It's getting downright eerie how every time I open WWRWW there is right away a sentence in the section I'm on that perfectly describes and explains where I am in the present.
Yesterday I was feeling like I had lost my footing. That the progress I was feeling had disappeared. I tentatively posited that it may be related to Roi's stepping up in his recovery. I didn't ask him to do this, he did it on his own, but I'm sure that my moving toward leaving helped prompt it. Either way, I was intuiting that this action on his part was not jiving well with my progress. It would suggest some hope that he'll find genuine sobriety and become a better person -- that the lying might stop, the acting out, the selfish behaviors.
His amping up on recovery was coinciding with my amping up on "seeing the truth" for what it was, but his new actions changed the truth I was seeing and interrupted my being able to process my feelings about it.

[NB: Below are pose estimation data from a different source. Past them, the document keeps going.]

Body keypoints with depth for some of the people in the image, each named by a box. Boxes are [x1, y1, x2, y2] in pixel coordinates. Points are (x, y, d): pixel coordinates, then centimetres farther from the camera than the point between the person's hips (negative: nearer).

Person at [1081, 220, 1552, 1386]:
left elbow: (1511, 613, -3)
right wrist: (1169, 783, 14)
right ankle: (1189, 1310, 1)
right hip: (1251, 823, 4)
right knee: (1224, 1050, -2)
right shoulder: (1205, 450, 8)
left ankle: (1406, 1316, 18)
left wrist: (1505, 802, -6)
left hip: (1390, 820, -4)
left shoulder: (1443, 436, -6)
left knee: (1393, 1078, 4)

Last night before bed I picked up WWRWW where I had left off and two pages in, this:
Women who try to make their deeper feelings invisible are deadening themselves. The light goes out. It is a painful form of suspended animation.

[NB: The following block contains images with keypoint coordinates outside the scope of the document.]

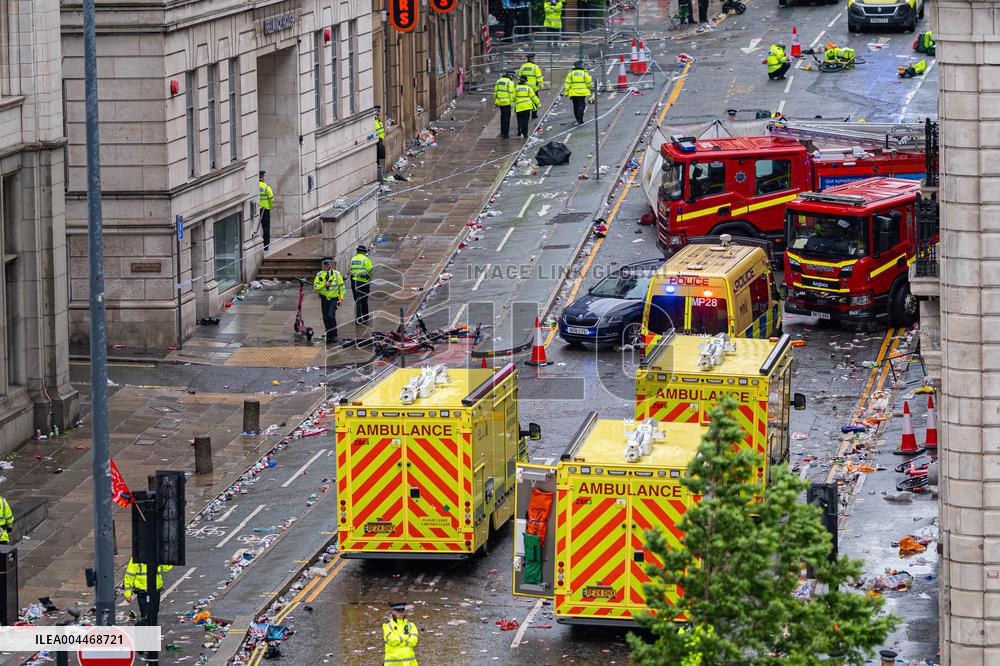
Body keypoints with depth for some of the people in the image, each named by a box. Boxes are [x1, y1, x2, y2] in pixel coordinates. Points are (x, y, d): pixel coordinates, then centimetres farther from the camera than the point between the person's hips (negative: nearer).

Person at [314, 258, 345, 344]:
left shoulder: (336, 274, 1)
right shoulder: (319, 275, 4)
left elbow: (342, 287, 5)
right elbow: (315, 287, -2)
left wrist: (341, 299, -2)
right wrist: (324, 285, -18)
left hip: (334, 298, -3)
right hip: (324, 299, 3)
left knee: (331, 316, -18)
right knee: (326, 318, 5)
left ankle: (334, 334, -5)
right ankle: (329, 336, 17)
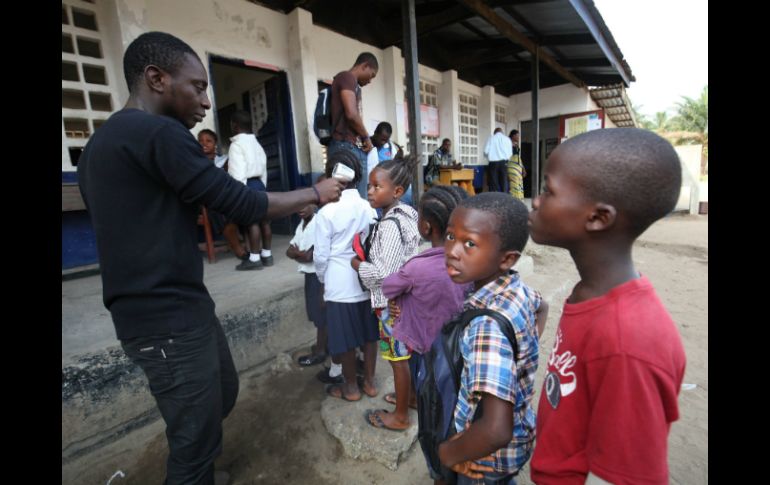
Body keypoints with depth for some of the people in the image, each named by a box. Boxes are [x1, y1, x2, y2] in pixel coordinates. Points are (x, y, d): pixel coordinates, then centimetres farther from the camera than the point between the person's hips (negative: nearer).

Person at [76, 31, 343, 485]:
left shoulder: (103, 141, 15)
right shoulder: (159, 133, -17)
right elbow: (242, 205, -17)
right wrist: (315, 193, -5)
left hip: (181, 308, 10)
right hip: (170, 320, -10)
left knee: (222, 396, 27)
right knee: (197, 440, 8)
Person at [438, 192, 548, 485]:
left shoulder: (488, 326, -37)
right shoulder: (518, 288, -13)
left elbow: (496, 432, -40)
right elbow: (541, 307, 11)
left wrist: (447, 453, -22)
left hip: (489, 456, -6)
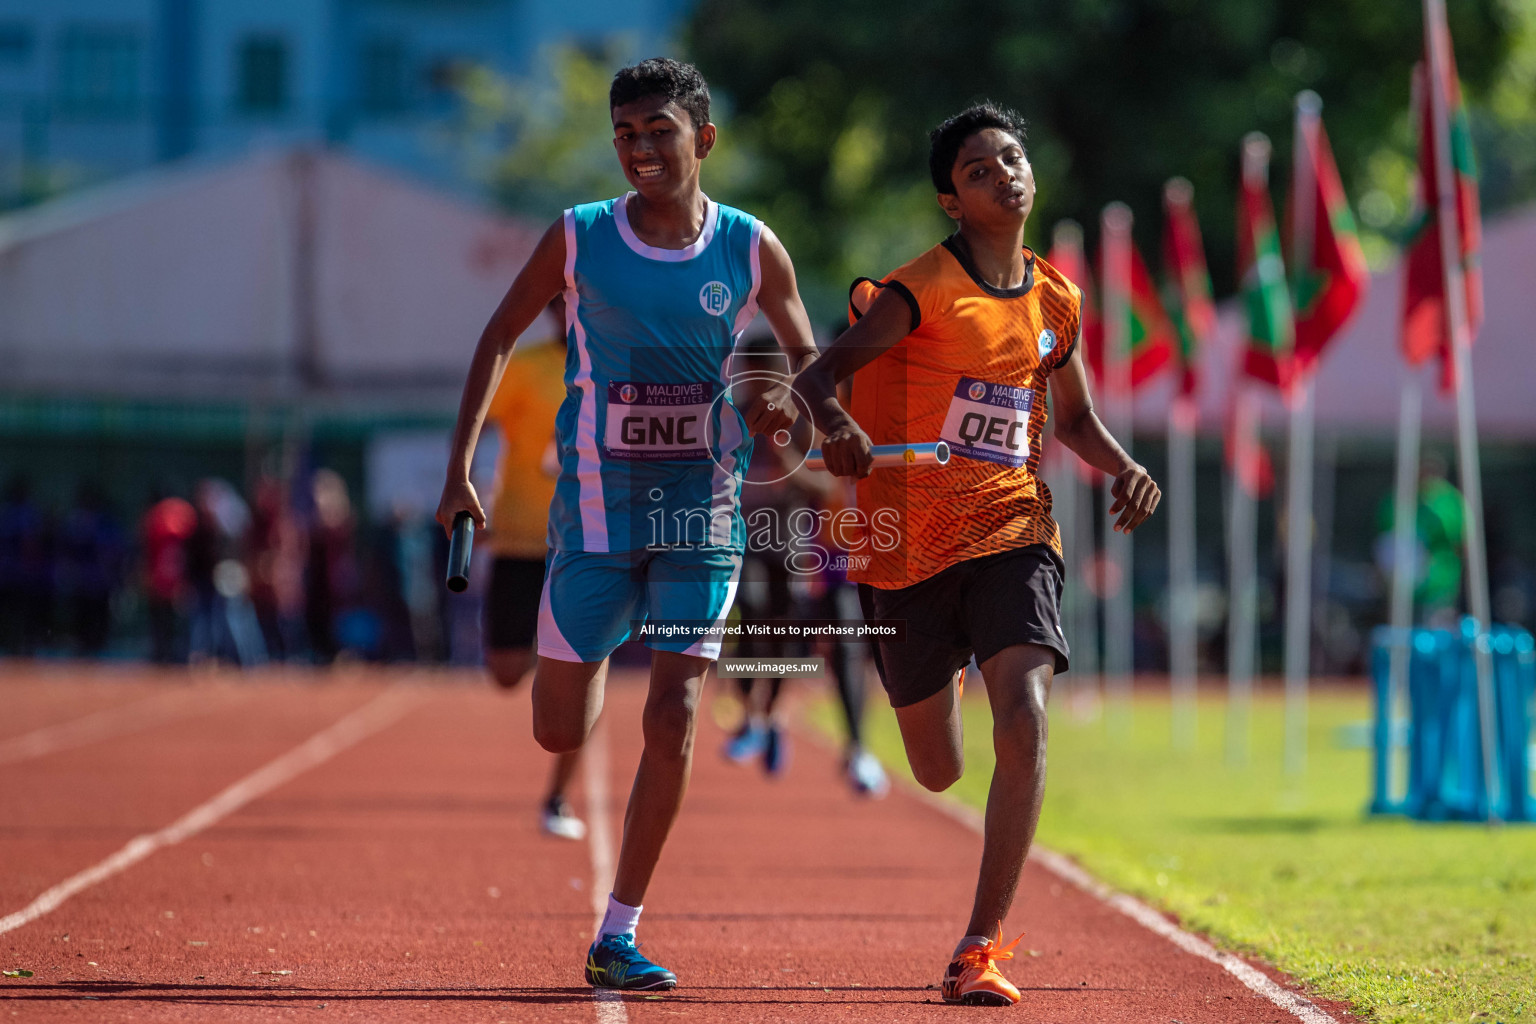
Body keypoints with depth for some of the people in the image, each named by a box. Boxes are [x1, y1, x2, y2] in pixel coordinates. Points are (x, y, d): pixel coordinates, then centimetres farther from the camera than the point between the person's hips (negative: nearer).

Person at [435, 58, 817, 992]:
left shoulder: (752, 249, -3)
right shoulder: (579, 240, -4)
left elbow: (809, 358, 11)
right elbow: (500, 337, 5)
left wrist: (788, 408, -13)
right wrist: (460, 468, -3)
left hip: (703, 511, 0)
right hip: (597, 505, 0)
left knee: (673, 720, -12)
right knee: (561, 732, 5)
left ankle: (619, 935, -2)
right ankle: (596, 658, 45)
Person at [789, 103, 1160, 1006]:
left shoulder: (1055, 301, 8)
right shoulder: (922, 291, -8)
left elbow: (1075, 417, 23)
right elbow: (818, 373, -12)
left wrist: (1126, 468, 3)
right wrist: (838, 425, -35)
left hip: (1012, 531, 2)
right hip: (911, 539, -2)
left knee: (1024, 724, -23)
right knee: (940, 774, 11)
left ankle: (981, 947, -17)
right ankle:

Precisely describes how I'm feeling and why. My deeper feelings about Roi involve hurt and the wrong-doings that led to that hurt. He was my outer predator, but I hadn't been willing to fully face that before because I kept holding on to hope. When I washed the veils of hope away, entered the Killing Room, and saw the carnage for what it was, I was building the psychic energy required to fight back, to save myself. Roi's new dedication to wellness introduces hope again and I don't want it right now. But because it is there, I've suppressed everything again, and now hang out in the dead zone, painfully suspended.
What next, is the question.
I must go back to the Killing Room and find my own bones, collect them up, and move them to safety.